Two-sphere swimmers in viscoelastic fluids

We examine swimmers comprising of two rigid spheres which oscillate periodically along their axis of symmetry, considering when the spheres oscillate both in phase and in antiphase, and study the effects of fluid viscoelasticity on the swimmers' motion. These swimmers display reciprocal motion in Newtonian fluids and consequently, no net swimming is achieved over one cycle in such fluids. Conversely, in viscoelastic fluids, we find that the effect of viscoelasticity acts to propel the swimmers forward in the direction of the smaller sphere when the two spheres are of different sizes. Finally, we compare the motion of rigid spheres oscillating in viscoelastic fluids with elastic spheres in Newtonian fluids where we find similar results.

Figure 1

Schematic of the two-sphere swimmer.
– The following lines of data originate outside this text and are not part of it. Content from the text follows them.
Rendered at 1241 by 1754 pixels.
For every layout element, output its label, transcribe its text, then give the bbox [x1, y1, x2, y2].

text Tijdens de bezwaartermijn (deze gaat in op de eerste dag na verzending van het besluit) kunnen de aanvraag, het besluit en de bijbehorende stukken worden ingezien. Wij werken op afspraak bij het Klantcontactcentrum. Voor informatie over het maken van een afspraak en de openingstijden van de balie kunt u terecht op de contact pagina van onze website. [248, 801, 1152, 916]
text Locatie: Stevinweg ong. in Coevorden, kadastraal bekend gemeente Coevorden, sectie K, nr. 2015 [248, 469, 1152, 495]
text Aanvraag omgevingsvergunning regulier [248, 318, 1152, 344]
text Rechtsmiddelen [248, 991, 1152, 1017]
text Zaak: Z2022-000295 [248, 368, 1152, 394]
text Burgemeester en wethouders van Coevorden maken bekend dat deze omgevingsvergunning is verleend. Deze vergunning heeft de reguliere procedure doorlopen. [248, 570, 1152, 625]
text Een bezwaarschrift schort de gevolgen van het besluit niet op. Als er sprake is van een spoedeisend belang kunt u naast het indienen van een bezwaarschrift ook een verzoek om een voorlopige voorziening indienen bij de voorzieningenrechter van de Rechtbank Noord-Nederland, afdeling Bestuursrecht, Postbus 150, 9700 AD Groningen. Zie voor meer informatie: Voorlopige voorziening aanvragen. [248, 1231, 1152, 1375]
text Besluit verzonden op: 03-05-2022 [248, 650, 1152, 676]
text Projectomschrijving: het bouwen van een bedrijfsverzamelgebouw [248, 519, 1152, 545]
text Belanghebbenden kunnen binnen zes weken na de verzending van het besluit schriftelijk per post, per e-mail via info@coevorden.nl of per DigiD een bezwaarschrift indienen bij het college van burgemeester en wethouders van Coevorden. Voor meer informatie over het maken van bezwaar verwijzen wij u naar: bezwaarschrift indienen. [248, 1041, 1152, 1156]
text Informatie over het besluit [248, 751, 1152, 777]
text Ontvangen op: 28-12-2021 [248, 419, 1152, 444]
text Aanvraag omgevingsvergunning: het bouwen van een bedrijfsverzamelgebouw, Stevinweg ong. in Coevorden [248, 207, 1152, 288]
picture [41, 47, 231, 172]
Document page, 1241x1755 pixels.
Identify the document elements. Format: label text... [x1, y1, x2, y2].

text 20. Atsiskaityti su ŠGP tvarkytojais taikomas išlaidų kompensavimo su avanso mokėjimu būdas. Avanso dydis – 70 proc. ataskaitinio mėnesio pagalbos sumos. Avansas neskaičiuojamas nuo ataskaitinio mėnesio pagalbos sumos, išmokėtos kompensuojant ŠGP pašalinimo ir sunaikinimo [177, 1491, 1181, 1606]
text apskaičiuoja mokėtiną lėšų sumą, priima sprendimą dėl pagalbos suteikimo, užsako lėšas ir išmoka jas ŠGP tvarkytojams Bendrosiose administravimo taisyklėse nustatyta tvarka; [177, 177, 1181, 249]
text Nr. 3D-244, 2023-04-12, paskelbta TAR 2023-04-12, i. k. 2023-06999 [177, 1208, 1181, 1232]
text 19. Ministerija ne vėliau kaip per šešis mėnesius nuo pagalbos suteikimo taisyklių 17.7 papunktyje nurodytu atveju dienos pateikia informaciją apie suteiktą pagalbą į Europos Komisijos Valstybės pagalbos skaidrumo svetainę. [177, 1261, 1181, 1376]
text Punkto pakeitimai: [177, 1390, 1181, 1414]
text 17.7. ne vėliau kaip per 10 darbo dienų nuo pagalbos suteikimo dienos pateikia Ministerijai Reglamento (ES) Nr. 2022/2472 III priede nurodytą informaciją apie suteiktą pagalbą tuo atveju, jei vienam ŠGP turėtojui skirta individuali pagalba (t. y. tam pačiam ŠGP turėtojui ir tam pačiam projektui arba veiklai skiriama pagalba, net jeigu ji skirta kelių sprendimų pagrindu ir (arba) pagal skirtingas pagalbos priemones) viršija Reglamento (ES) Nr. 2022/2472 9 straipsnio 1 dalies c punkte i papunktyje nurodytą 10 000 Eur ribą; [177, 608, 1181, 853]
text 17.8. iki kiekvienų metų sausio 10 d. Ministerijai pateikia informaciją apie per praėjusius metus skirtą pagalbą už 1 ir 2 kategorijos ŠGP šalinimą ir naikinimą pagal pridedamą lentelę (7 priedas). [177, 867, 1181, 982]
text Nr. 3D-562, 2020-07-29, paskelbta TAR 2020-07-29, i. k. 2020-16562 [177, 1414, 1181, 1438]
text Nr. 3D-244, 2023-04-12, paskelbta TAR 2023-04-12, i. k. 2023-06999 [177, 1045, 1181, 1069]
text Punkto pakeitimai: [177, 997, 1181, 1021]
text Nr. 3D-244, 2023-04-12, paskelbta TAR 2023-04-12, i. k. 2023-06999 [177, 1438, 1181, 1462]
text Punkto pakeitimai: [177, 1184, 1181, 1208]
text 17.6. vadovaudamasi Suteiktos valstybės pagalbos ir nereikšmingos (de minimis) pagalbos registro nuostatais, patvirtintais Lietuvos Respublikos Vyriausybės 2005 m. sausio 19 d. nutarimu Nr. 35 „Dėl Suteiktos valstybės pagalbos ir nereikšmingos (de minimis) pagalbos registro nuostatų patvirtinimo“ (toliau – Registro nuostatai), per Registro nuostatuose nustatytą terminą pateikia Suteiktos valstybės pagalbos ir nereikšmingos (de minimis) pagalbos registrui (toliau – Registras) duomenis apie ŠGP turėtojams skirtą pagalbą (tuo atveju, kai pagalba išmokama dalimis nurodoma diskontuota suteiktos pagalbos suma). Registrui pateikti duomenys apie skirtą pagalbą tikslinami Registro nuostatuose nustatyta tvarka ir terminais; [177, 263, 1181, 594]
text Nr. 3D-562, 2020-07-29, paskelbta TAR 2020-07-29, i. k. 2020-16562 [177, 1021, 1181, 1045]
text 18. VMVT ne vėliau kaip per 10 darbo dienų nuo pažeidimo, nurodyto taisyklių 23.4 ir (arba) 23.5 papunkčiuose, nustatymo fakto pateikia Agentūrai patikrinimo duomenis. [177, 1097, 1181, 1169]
The spheres, labeled ${\mathcal{B}}_1$ and ${\mathcal{B}}_2$, have radii $a\alpha$ and $a$, respectively $\left(\alpha >1\right)$. The spheres are (on average) a distance $d_0$ apart and ${\mathbf{e}}_{\parallel }$ is the unit vector pointing from ${\mathcal{B}}_1$ to ${\mathcal{B}}_2$.

Figure 2

Schematic showing one complete cycle for the two swimmers: (a) The in-phase swimmer maintains the distance between the spheres as it moves forward. (b) In the antiphase swimmer, the spheres converge and diverge. The steps in gray show the transition from one half cycle to the next. The red dot marks the position of the swimmer.

Figure 3

The swimming speed coefficient $\mathcal{U}$ is plotted with variation in the clearance ${\mathrm{\Delta }}_c$ between the two spheres for different size ratios $\alpha$. The square symbols (connected by dashed lines) represent the antiphase swimmer and the circles (connected by solid lines) represent the in-phase swimmer. All quantities are dimensionless.